The boy from two doors down
cuts the lawns. In the street
when he sees her he waves
or with a friend.
It’s early morning,
Long hot night,
finally creeping in after the dawn.
She aches all over from badly sleeping.
When she slept
her husband in a violent dream
shook her awake, asking for the children.
Oh the light is lovely now and the breeze
across the dry grasses.
A peep-wren flickers in the paperbark tree.
Here in the far corner of the yard
she sees something half child.
It appears to be building a nest.
It reminds her sharply of
her first born, knotted hair, narrow bones,
but this thing is smaller,
though not small as to be delightful.
(Perhaps knee height?)
It smells like shredded wheat, like dead grass,
like years of drought.
It is a thing more strange than she has ever seen
stranger than the second daughter
born in the caul,
stranger than the third child,
born a boy.
She has seen it and
doesn’t want to have seen it.
She turns away, embarrassed by the miracle,
walks back to the clothesline and begins to briskly unpeg.

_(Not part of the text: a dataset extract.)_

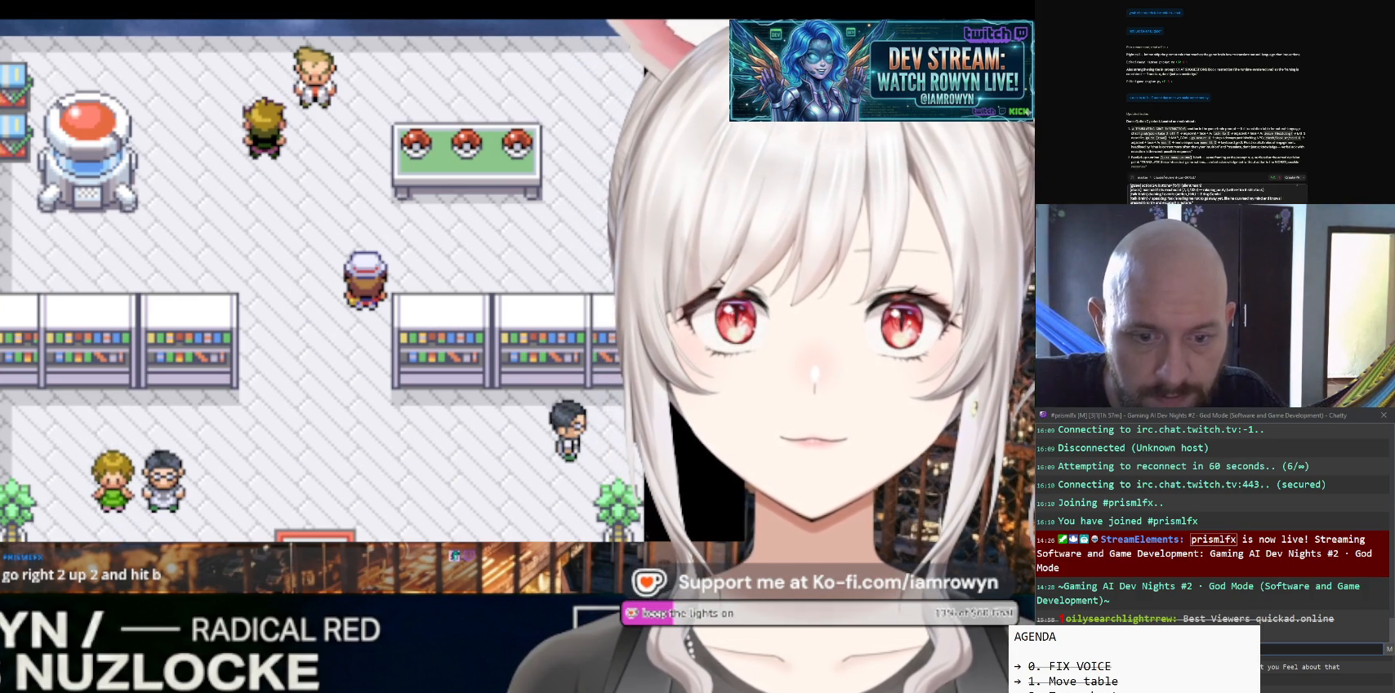
{"buttons": ["A"], "events": []}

From the corner of her eye
she watches it
between the wires of the fence and into
next door’s garden.
She carries the clothes to the house.
Curiosity draws her back in the late afternoon.
It wasn’t a nest at all,
nothing so intricate.
Just a clumsy star of sticks,
like a child’s game
of laying a fire.
She walks back to the house,
twigs snapping underfoot.
Everything is so dry.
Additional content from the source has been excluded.